Empresa de distribuição de energia elétrica receberia empréstimo bilionário da União para saldar dívidas
O Ministério Público Federal em Goiás obteve liminar favorável na ação civil pública que pedia a suspensão de empréstimo bilionário à Celg – empresa de distribuição de energia elétrica em Goiás. A liminar foi deferida no começo da tarde de hoje, 29 de novembro, e impede o repasse de R$ 3,7 bilhões da União à empresa “sem observância de vários dispositivos da Lei de Responsabilidade Fiscal”.
A ação foi proposta pelo procurador da República Cláudio Drewes. De acordo com ele, o valor adquirido no contrato não era suficiente para salvar todas as dívidas da estatal (cerca de R$ 7 bilhões). Por esse motivo, o procurador alertou para a necessidade de se apurar se a concessão foi realizada de forma transparente e legal. O empréstimo seria realizado pela Caixa Econômica Federal, com recursos do BNDES.
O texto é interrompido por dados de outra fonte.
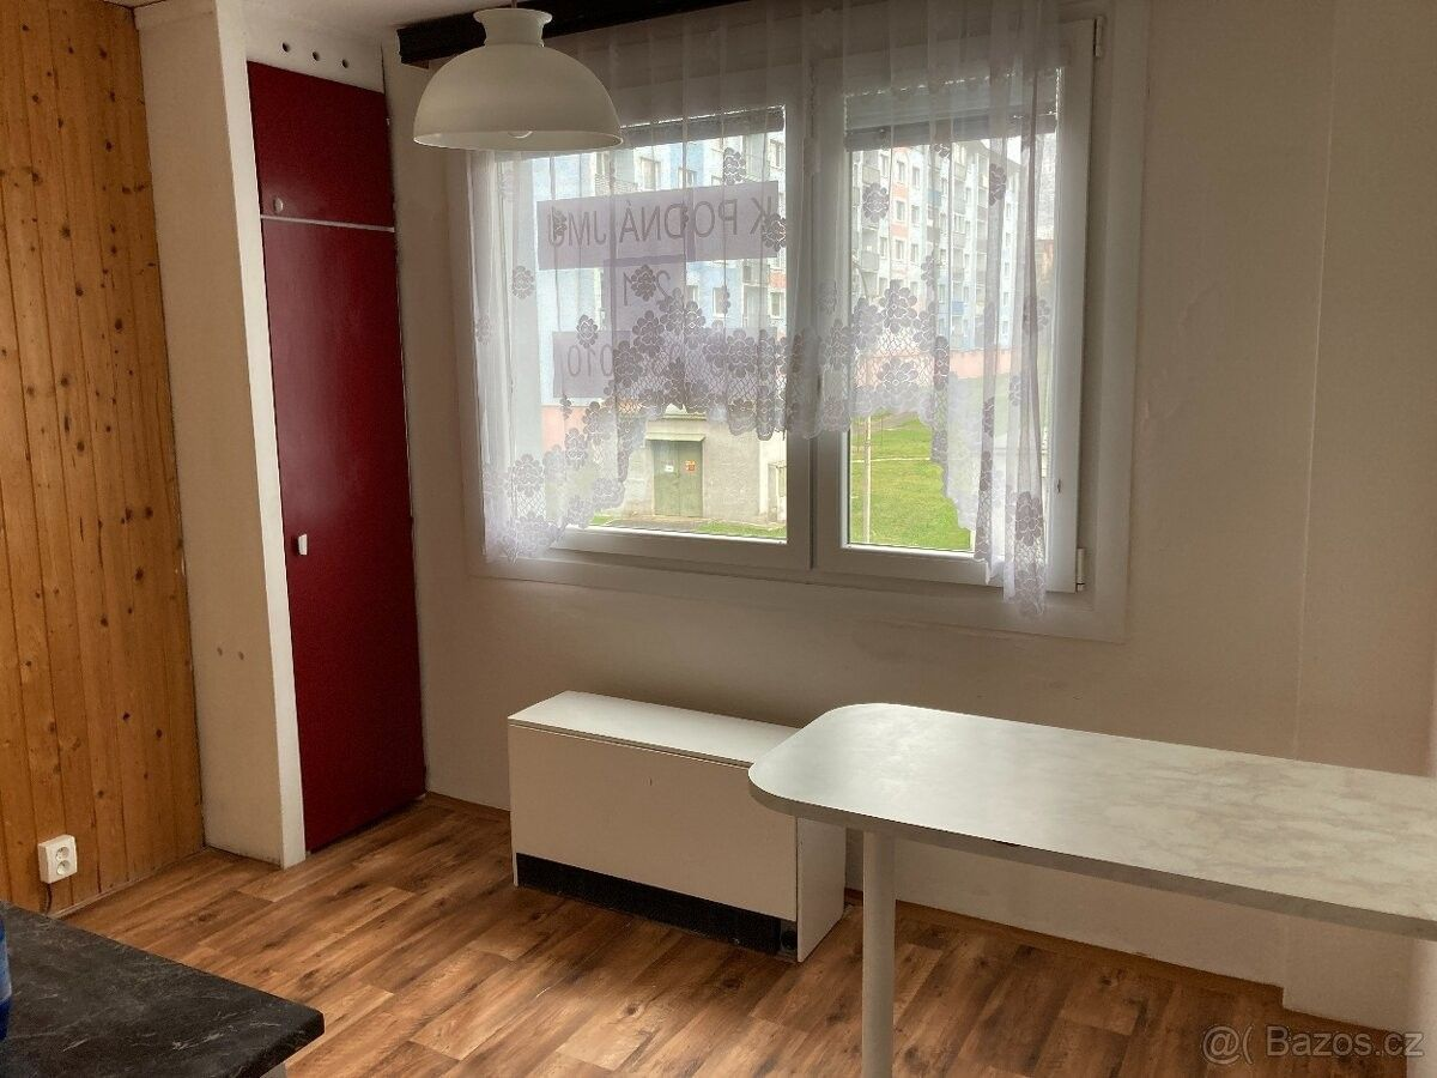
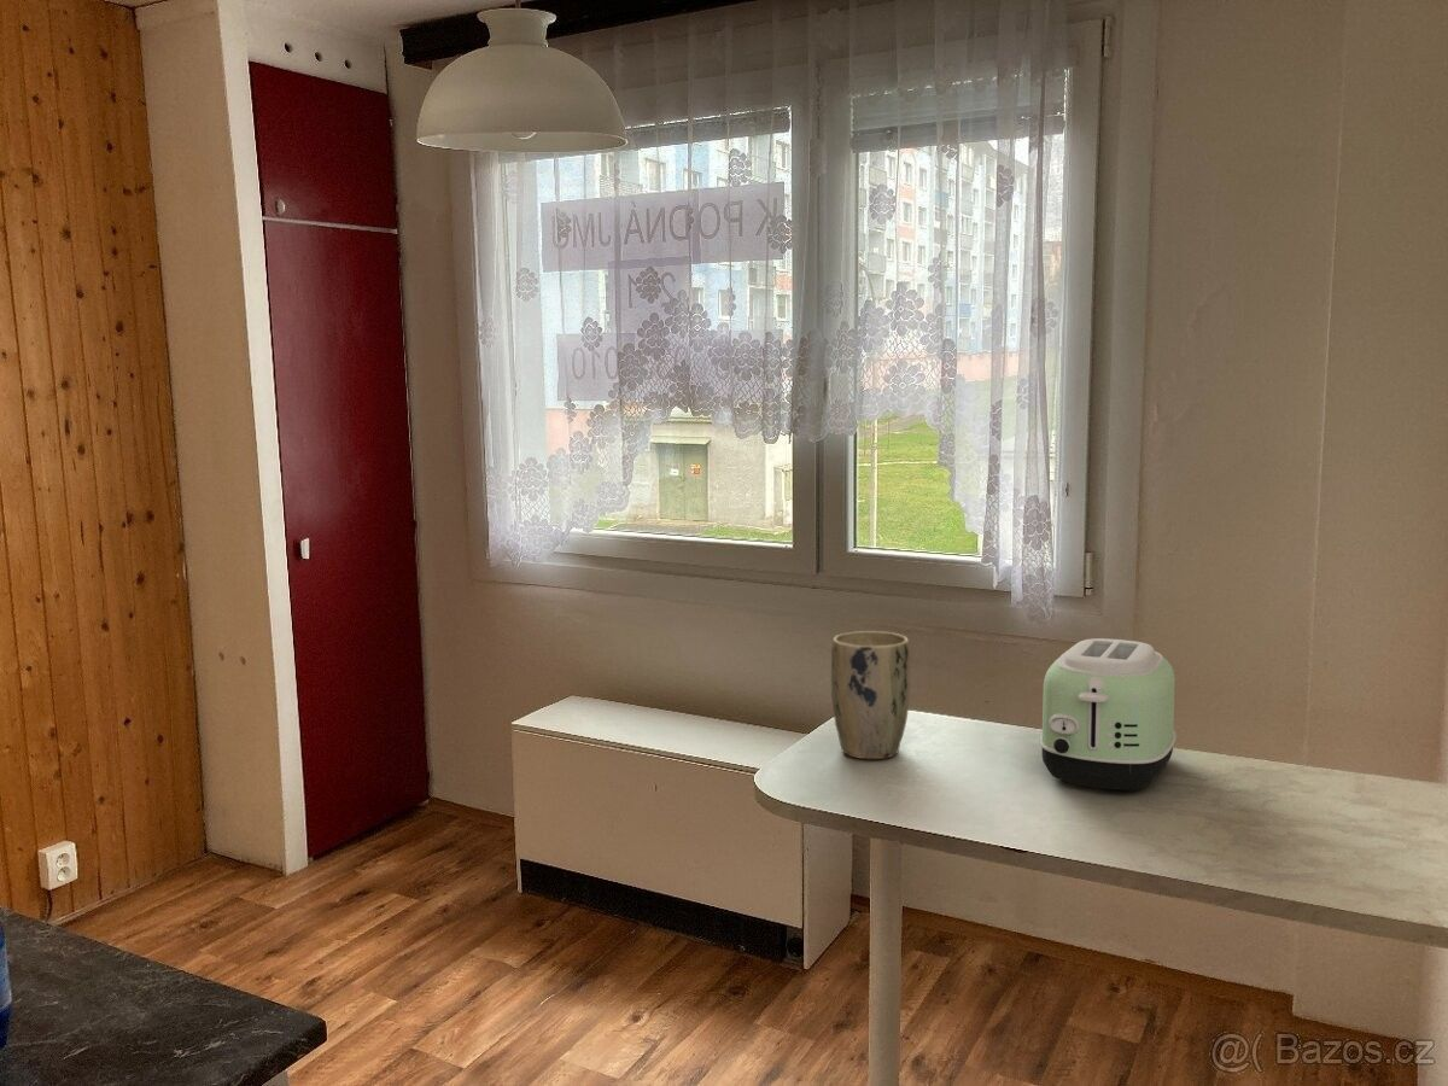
+ toaster [1038,637,1176,793]
+ plant pot [830,630,911,760]
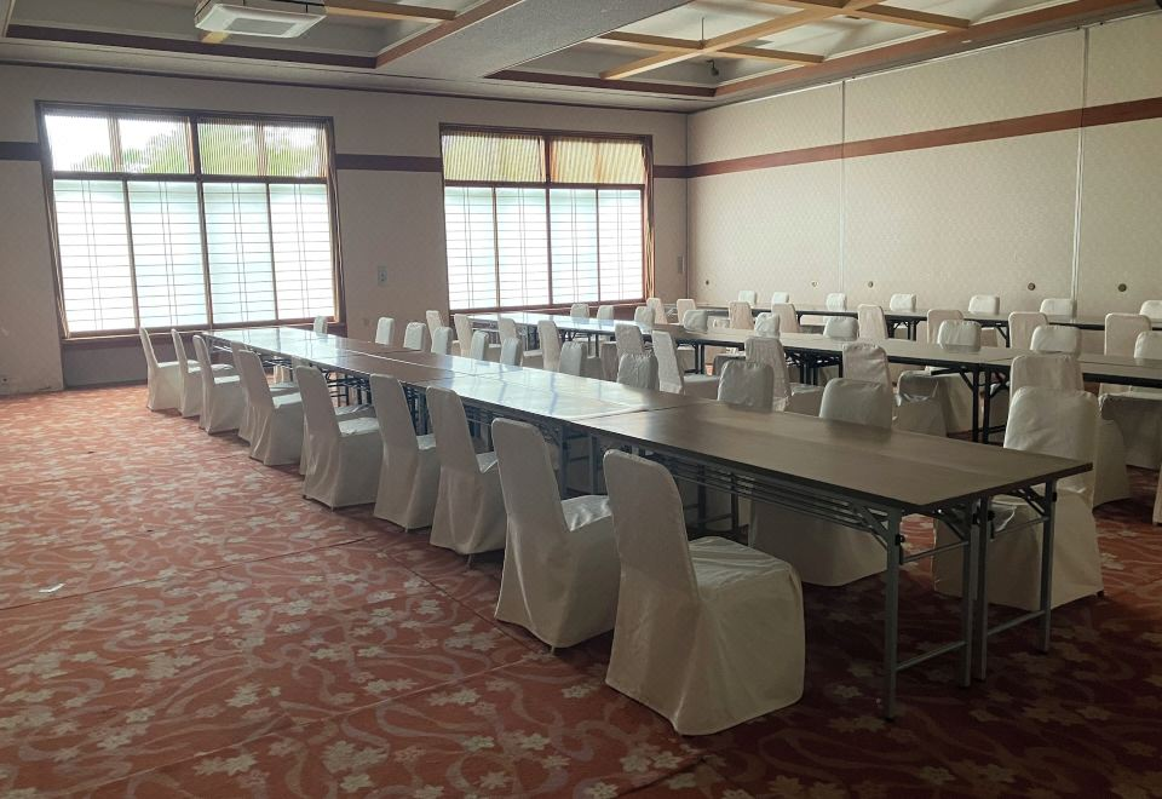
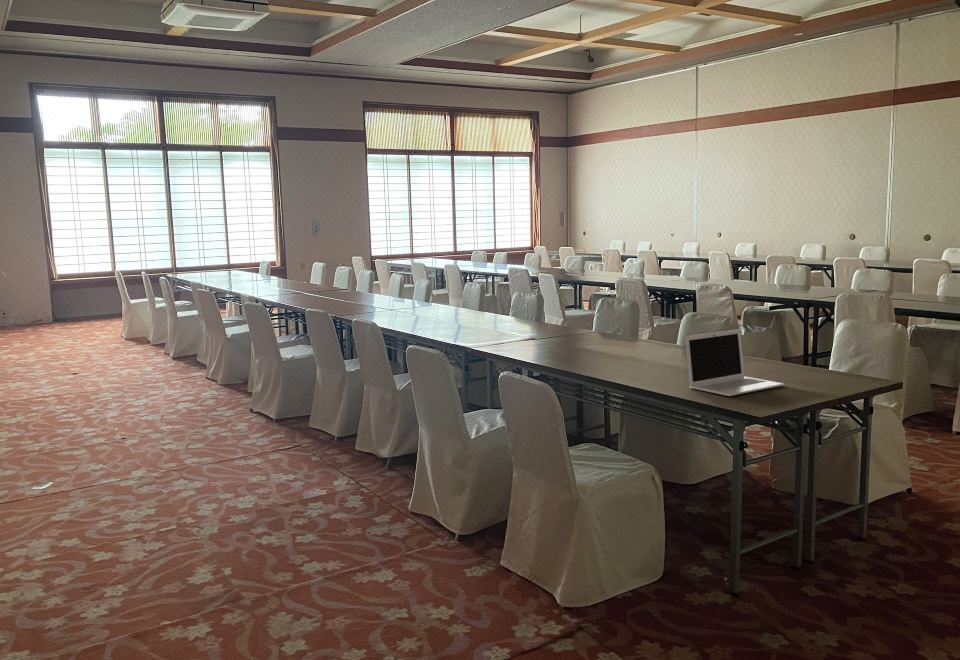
+ laptop [684,328,785,397]
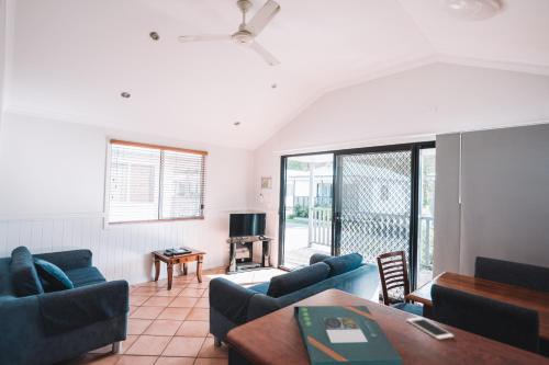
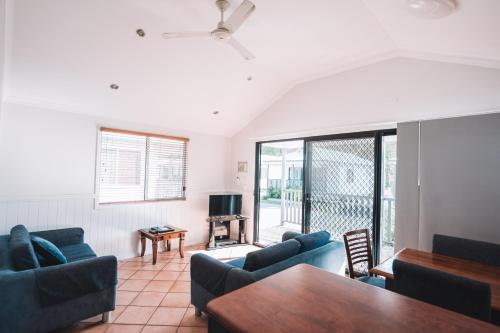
- board game [293,305,403,365]
- cell phone [405,316,455,341]
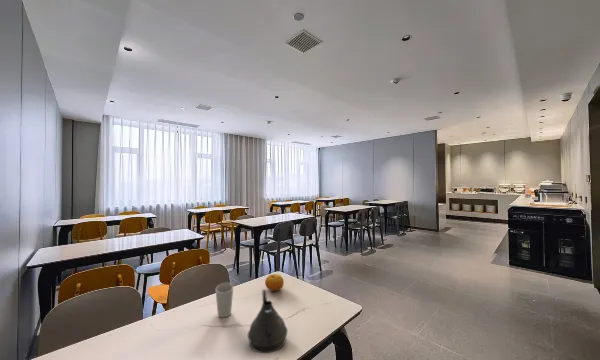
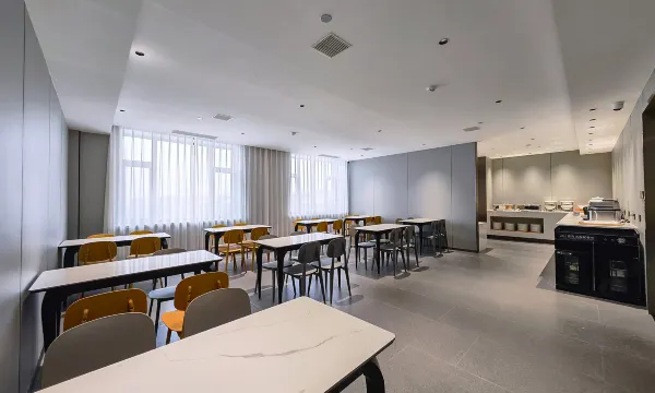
- teapot [246,288,289,354]
- fruit [264,273,285,292]
- cup [215,282,234,318]
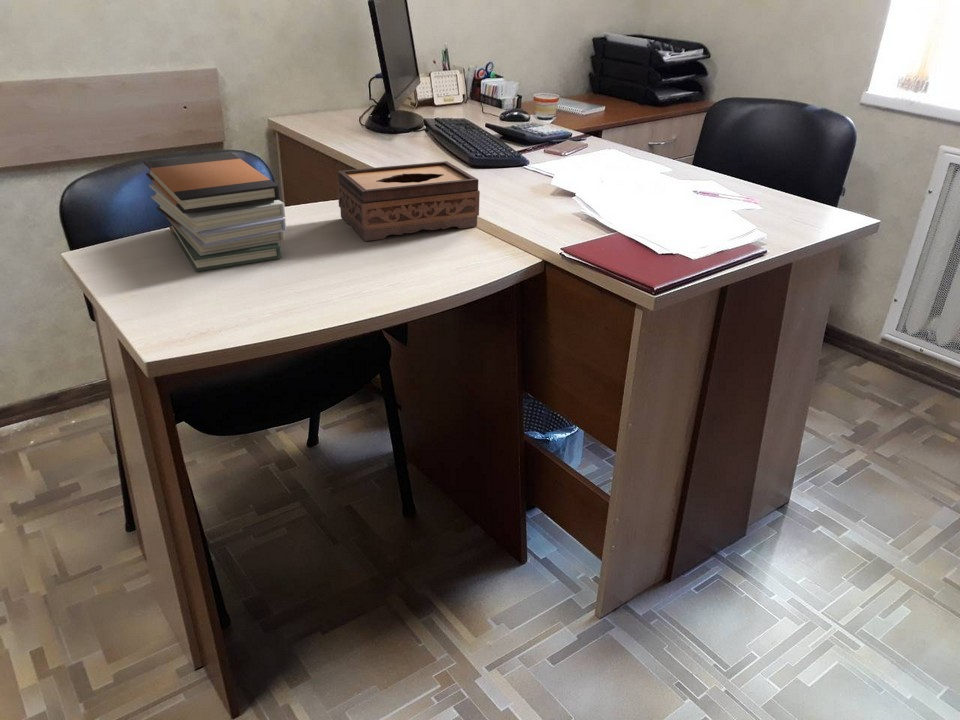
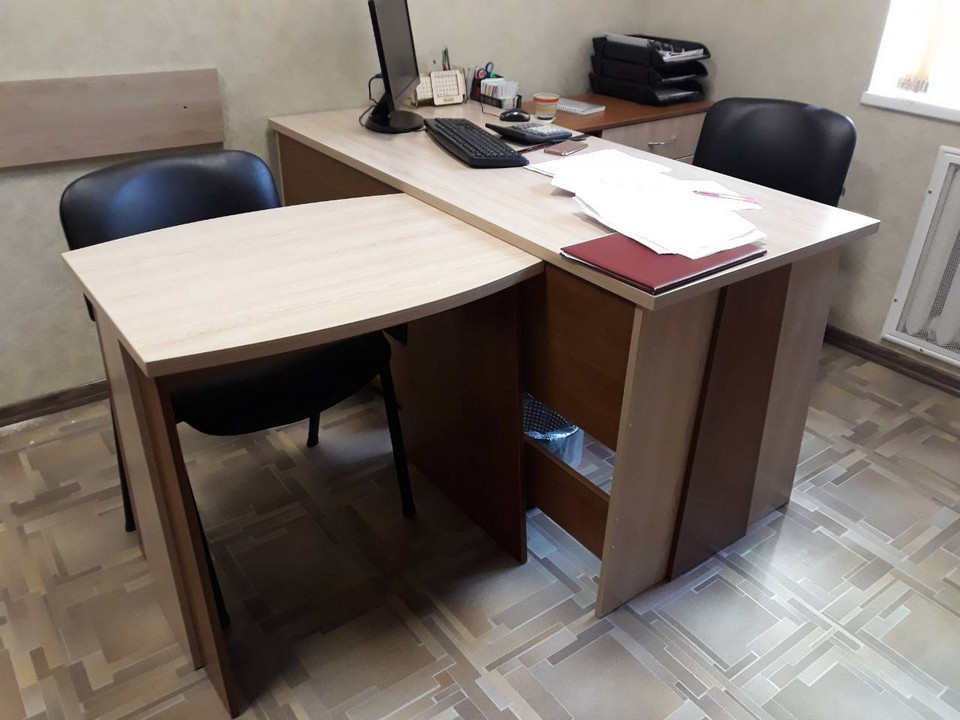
- book stack [143,152,287,272]
- tissue box [336,160,481,242]
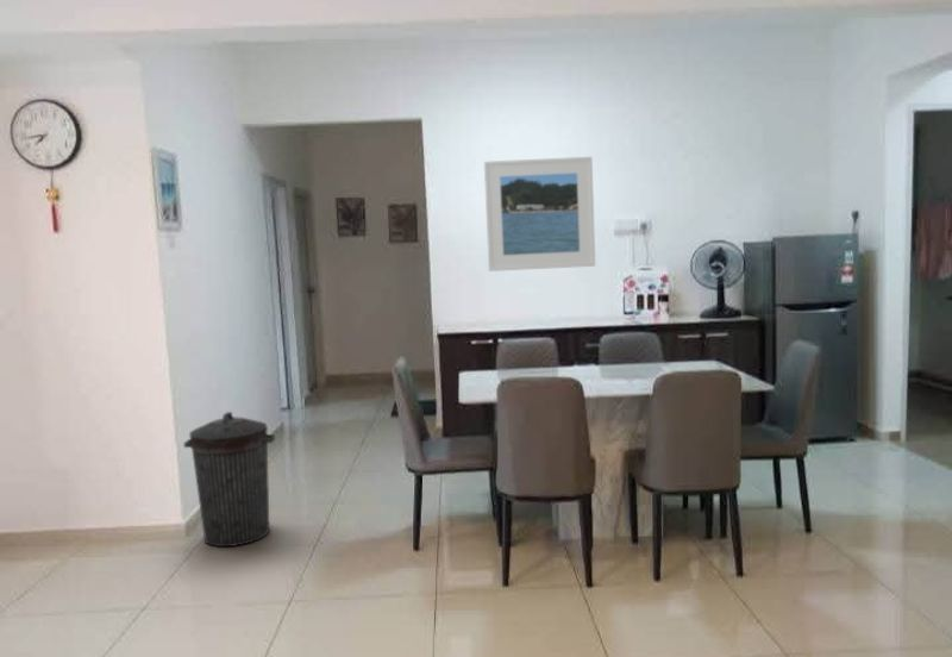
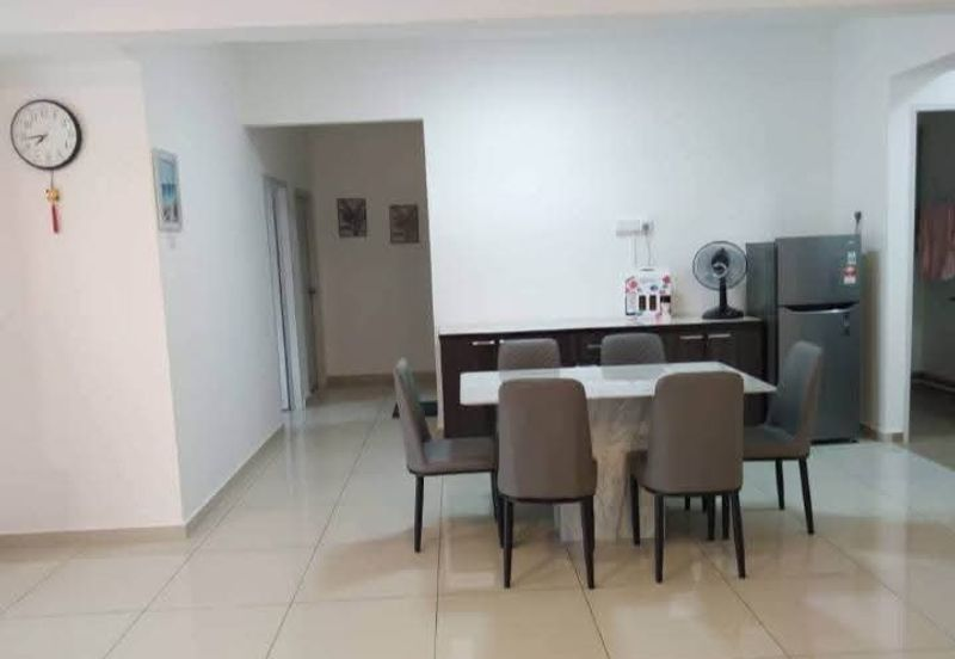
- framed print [483,156,596,273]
- trash can [182,411,276,548]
Segundo a Justiça Federal, “são veementes” os indícios de que a contratação da operação de crédito teria sido autorizada e realizada sem respeitar a Lei de Responsabilidade Fiscal e a Resolução n. 43/2001, do Senado Federal. A liminar explica ainda que a Secretaria do Tesouro Nacional não realizou a análise sobre a capacidade de endividamento do estado de Goiás de forma satisfatória. A primeira parcela do empréstimo – mais de R$ 1 bilhão – deverá ser depositada em juízo.
Na ação civil pública, o procurador Cláudio Drewes alertava para esse risco: “a margem consignável do estado de Goiás não foi devidamente apurada. Dessa forma, há possibilidades de o estado aumentar ainda mais seu endividamento e comprometer as gerações futuras. O estado já acumula dívida tributária e previdenciária junto a União e, caso o empréstimo fosse efetuado sem respeito à lei, outros investimentos poderiam estar comprometidos”.